Ia menjelaskan, pemeriksaan kejiwaan tidak dapat dilakukan secara singkat karena memerlukan observasi jangka panjang selama berbulan-bulan untuk memastikan diagnosis yang akurat.
Dalam perspektif medis, depresi terbagi dalam tiga tingkat, yakni ringan, sedang, dan berat. Pada kondisi depresif berat, kecenderungan menyakiti diri sendiri justru lebih dominan dibandingkan melukai orang lain.
Terkait faktor pemicu, dr. Melanny menyebut adanya kombinasi faktor internal dan eksternal. Terungkap bahwa Julius mengalami tekanan mental akibat harus menghentikan perkuliahan meski telah menjalani Kuliah Kerja Nyata (KKN) karena masalah ekonomi.
Selain itu, terdakwa juga kehilangan sosok nenek yang sangat dekat secara emosional dan menjadi tempat bergantung. Kondisi tersebut diduga memperberat gangguan depresi dan memengaruhi pola pikir serta pengambilan keputusannya.
“Kondisi depresif dapat memicu perilaku sadis apabila tersentuh hal sensitif. Namun perlu dibedakan, tantrum merupakan luapan emosi sesaat, sedangkan depresi adalah gangguan kejiwaan,” jelasnya.
Fakta lain yang terungkap, gangguan mental yang dialami Julius muncul setelah peristiwa pidana terjadi. Pada pemeriksaan awal, terdakwa masih mampu menyangkal perbuatannya. Kondisi psikologisnya memburuk setelah dikunjungi keluarga dan diperlihatkan foto para korban.

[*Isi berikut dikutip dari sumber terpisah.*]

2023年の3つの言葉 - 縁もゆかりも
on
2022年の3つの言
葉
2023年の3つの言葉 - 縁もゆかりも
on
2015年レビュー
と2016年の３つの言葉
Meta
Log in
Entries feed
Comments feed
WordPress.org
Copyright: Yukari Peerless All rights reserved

Pada fase tersebut, terdakwa masuk ke kondisi depresif berat dan tercatat dua kali melakukan percobaan bunuh diri, yang semakin menguatkan diagnosis gangguan tersebut.
“Pemeriksaan kejiwaan dilakukan sejak Agustus hingga September. Selain depresi berat, terdakwa juga menunjukkan ciri-ciri gangguan kepribadian narsistik,” beber dr. Melanny.
Terkait penanganan medis, depresi masih dapat ditangani melalui terapi dan pengobatan selama enam hingga 12 bulan, tergantung tingkat keparahan. Namun berbeda dengan gangguan psikotik yang tidak mengenal kesembuhan total.
“Tidak ada sembuh 100 persen. Yang ada adalah perbaikan, dengan tingkat kesembuhan sekitar 65 hingga 90 persen, meski masih menyisakan gejala,” pungkasnya.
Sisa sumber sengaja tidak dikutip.